= Problem statement =
Nothing but the lines from the one containing "few, click on" through the one containing "on dental accounts.", both included, should be given again, each exactly as written below.
*** Opening Provided records ***
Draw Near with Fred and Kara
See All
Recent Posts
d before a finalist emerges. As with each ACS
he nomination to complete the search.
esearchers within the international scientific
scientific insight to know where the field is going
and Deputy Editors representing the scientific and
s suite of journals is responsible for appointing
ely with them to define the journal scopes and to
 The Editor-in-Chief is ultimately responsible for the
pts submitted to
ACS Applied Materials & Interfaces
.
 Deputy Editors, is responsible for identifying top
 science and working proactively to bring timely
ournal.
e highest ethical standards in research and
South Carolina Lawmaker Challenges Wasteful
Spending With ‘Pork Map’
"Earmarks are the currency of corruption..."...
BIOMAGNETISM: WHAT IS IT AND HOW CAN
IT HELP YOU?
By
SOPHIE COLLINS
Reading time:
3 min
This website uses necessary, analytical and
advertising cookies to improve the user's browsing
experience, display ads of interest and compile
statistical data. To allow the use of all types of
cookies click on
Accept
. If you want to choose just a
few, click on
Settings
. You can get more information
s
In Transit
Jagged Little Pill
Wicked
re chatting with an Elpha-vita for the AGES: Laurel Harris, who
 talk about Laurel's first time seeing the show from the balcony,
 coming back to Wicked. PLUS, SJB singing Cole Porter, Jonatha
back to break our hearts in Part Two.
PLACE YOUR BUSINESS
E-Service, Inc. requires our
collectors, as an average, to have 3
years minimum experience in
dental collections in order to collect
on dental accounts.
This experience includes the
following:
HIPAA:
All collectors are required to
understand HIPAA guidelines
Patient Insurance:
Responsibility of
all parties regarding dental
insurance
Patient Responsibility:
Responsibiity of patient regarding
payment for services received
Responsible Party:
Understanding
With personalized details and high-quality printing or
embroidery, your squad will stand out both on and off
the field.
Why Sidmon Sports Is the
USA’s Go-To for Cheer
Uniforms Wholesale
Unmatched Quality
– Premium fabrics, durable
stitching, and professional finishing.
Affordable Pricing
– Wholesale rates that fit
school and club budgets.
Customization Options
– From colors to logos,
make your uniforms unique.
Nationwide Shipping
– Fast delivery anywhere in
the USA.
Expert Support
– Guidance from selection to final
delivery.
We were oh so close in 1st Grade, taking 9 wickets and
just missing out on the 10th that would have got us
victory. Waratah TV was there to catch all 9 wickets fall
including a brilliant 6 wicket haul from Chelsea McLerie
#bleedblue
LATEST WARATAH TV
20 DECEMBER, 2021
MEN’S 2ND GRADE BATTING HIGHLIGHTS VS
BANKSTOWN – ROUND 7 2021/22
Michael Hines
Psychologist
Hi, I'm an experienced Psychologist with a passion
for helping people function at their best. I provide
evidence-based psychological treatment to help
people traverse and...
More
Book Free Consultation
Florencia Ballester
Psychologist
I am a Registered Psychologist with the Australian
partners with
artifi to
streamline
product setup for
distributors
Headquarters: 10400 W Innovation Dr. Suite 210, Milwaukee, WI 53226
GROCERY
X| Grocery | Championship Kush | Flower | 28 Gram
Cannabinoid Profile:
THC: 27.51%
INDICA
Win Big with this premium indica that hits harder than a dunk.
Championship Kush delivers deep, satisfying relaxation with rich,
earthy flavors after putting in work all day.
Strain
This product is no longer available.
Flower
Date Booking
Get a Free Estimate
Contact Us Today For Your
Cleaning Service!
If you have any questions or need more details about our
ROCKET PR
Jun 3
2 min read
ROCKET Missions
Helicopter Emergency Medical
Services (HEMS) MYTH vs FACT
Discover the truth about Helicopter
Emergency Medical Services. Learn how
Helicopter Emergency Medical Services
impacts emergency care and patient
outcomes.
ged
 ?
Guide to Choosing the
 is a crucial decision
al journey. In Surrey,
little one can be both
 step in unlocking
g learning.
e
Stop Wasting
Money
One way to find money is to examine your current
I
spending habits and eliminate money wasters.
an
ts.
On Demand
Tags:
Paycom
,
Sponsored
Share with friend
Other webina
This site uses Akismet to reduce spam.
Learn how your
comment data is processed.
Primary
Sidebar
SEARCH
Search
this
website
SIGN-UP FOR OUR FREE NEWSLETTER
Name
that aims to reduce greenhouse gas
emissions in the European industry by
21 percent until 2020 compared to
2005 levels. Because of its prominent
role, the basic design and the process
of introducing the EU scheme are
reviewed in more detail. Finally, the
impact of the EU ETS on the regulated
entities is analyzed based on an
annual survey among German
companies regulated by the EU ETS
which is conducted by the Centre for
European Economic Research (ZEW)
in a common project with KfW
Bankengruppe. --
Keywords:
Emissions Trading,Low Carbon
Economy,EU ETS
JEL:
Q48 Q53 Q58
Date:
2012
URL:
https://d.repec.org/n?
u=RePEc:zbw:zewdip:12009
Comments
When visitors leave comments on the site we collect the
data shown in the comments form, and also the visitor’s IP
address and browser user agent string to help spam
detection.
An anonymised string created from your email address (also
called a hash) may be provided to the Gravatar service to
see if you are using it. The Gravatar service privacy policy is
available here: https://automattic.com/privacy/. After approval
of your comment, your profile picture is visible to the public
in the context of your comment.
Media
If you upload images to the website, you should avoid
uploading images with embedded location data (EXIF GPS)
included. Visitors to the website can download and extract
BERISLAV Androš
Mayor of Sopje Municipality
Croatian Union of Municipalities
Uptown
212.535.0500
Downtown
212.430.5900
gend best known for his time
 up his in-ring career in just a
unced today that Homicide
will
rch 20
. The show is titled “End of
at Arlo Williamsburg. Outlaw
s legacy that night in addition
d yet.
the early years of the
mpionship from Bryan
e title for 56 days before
*** Closing Provided records ***
= Exercise response =
few, click on
Settings
. You can get more information
s
In Transit
Jagged Little Pill
Wicked
re chatting with an Elpha-vita for the AGES: Laurel Harris, who
 talk about Laurel's first time seeing the show from the balcony,
 coming back to Wicked. PLUS, SJB singing Cole Porter, Jonatha
back to break our hearts in Part Two.
PLACE YOUR BUSINESS
E-Service, Inc. requires our
collectors, as an average, to have 3
years minimum experience in
dental collections in order to collect
on dental accounts.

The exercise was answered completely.